#### [Short task]
From the FOMC commentary below, extract verbatim the stretch from "- The Fed's" through "next six weeks.".

#### [Extracted text]
------------------------
Summary: Today's FOMC Statement and press conference shows high continuity with the thinking reflected in the December FOMC meeting. The Fed does not appear to be impressed by the deceleration in wage growth in 2022H2 enough to explicitly rethink the inflation, unemployment, or interest rate outlook right now. Two more hikes this year remains the Fed's base case (terminal Fed Funds Rate: 5-5.25%), with risks likely skewed towards more than two hikes.
Decision: Today's 25bp hike aligned with consensus and market expectations.
- Our view: The outlook is looking increasingly balanced between downside labor income and upside inflationary risks. Given that the hike was already priced into financial conditions and embedded in the growth outlook, our preferred Fed framework would have yielded a corresponding course of action here.
Rate Guidance: Despite the opportunity to show more open-mindedness about the path for interest rates over coming meetings, the FOMC is continuing to signal high confidence that at least two more 25bp hikes are needed.
- If the FOMC were open to the possibility of ending rate hikes sooner, they could have chosen different lanugage from "ongoing rate increases" and "extent of future increases." They could have said "ongoing tightening" and "extent of future tightening" but they didn't. 2 additional hikes (March, May) seems closer to the floor than the ceiling for the FOMC's 2023 interest rate outlook.
- The Fed's hawkish tilt might be part of a cagey posturing to prevent risk premiums from compressing and financial conditions from easing further. Powell seemed to inadvertently divulge that he anticipates a "couple" of additional hikes, consistent with the December dots.
- Our view: With the outlook looking increasingly balanced, the Fed should be taking a meeting-by-meeting approach and avoid hard guidance. Only one more hike is priced into financial conditions and even that hike could prove less justified over the next six weeks.
Chair Powell's Reasoning: We heard all of the major arguments we heard in December, but with the only surprise stemming from the elevated emphasis on goods disinflation over wage disinflation. The former only really got going in Q4, whereas ECI clearly shows sequential deceleration across both Q3 and Q4.
- Had Chair Powell emphasized the more robust pattern of decelerating wages over decelerating goods prices, he might have sounded more dovish. By the Fed's own assertions, isn't the challenge 'bringing the labor market back into balance?' The disproportionate emphasis on goods prices over wages is probably another tell that the Fed is intentionally trying to posture hawkishly.
- The Fed is still clinging to its belief in "Core Services Ex Housing PCE" as a suitable proxy for wage-caused inflation. We think there's a lot more going on in that price aggregate, and the Fed is inadvertently elevating problematic input cost indices in analytically flawed ways.
- The Washington Post's Rachel Siegel gave Chair Powell ample opportunity to walk back from the Phillips Curve reasoning that demands higher unemployment to tame wage growth and inflation. Despite further wage deceleration in Q4 and H2 in ECI and Average Hourly Earnings, Powell punted on whether recessionary unemployment rate increases are still 'necessary.' There are two more employment reports that might catalyze a further rethink here.
------------------------
#### [Recorded information]
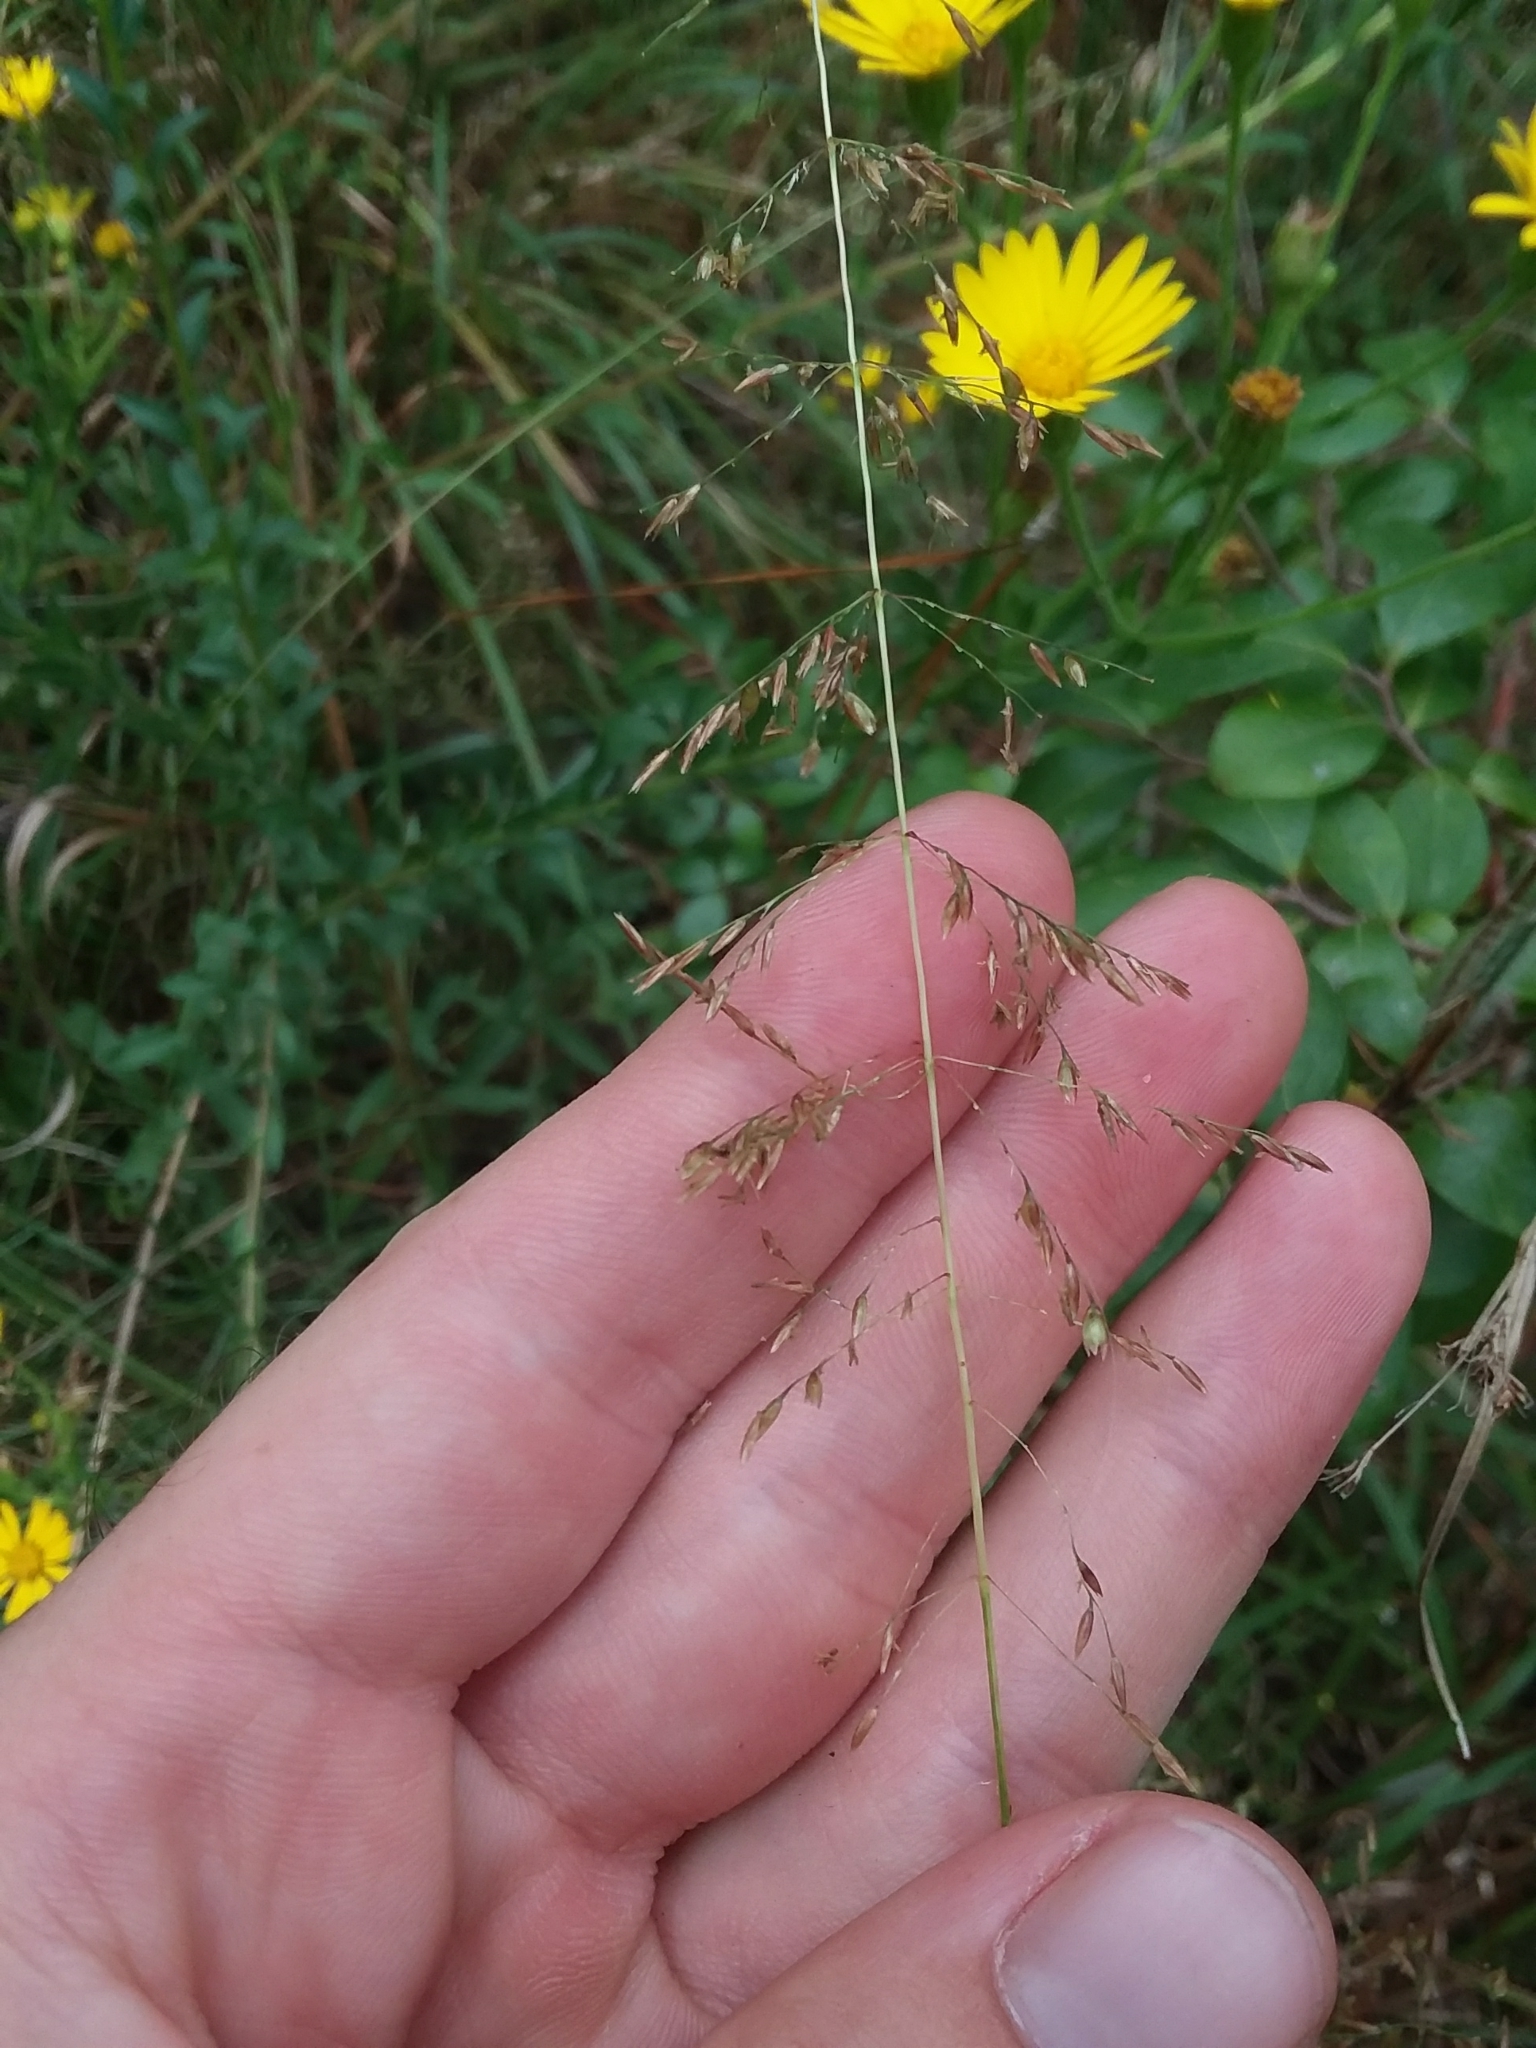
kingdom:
------------------------
#### [Finished task]
- The Fed's hawkish tilt might be part of a cagey posturing to prevent risk premiums from compressing and financial conditions from easing further. Powell seemed to inadvertently divulge that he anticipates a "couple" of additional hikes, consistent with the December dots.
- Our view: With the outlook looking increasingly balanced, the Fed should be taking a meeting-by-meeting approach and avoid hard guidance. Only one more hike is priced into financial conditions and even that hike could prove less justified over the next six weeks.